#### EXERCISE DIRECTIONS:
Return every line of the items that contains the string "operationType". Case counts.

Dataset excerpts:
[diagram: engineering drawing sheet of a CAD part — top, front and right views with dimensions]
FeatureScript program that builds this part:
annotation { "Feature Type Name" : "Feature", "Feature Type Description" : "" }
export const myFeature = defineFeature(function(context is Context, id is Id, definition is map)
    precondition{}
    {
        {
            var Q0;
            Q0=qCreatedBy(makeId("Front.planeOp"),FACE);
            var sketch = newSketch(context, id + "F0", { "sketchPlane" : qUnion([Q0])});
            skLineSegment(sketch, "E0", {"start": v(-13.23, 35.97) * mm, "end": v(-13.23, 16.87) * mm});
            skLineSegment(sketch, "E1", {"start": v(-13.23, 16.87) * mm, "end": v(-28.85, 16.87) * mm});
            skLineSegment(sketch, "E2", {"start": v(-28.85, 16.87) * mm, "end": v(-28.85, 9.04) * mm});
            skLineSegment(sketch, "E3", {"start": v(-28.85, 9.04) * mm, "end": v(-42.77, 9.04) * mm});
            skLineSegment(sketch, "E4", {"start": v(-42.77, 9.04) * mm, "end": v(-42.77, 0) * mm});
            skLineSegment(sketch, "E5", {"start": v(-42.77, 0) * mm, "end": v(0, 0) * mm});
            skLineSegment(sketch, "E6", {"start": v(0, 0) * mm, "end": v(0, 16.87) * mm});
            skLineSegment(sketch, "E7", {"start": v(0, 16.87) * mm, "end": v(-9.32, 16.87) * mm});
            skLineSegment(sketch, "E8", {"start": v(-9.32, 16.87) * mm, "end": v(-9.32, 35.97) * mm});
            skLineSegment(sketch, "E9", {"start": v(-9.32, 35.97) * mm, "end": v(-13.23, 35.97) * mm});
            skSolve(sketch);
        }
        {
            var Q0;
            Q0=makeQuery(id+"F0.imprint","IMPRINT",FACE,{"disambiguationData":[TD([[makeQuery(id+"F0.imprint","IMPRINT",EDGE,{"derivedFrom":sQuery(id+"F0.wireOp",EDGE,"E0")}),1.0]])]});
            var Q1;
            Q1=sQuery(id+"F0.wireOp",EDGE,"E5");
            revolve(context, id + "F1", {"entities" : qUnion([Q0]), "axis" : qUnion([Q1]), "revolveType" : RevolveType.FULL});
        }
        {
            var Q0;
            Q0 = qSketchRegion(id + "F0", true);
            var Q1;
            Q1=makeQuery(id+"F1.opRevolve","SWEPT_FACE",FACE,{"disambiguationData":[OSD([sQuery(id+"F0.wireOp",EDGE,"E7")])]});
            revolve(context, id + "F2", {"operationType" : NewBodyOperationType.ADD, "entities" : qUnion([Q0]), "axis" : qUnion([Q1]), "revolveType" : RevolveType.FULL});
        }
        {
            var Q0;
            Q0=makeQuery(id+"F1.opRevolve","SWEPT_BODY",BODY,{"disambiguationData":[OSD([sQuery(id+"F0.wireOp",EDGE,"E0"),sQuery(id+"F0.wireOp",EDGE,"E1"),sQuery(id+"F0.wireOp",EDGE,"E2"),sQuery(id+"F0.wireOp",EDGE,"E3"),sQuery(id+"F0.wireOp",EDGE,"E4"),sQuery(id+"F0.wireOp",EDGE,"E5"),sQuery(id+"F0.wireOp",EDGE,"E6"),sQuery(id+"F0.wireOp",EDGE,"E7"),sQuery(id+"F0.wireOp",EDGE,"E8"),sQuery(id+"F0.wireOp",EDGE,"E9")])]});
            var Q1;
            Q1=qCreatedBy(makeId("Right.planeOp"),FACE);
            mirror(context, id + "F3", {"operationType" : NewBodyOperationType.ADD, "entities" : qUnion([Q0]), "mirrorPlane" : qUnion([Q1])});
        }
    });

#### ANSWER TO THIS TASK:
            revolve(context, id + "F2", {"operationType" : NewBodyOperationType.ADD, "entities" : qUnion([Q0]), "axis" : qUnion([Q1]), "revolveType" : RevolveType.FULL});
            mirror(context, id + "F3", {"operationType" : NewBodyOperationType.ADD, "entities" : qUnion([Q0]), "mirrorPlane" : qUnion([Q1])});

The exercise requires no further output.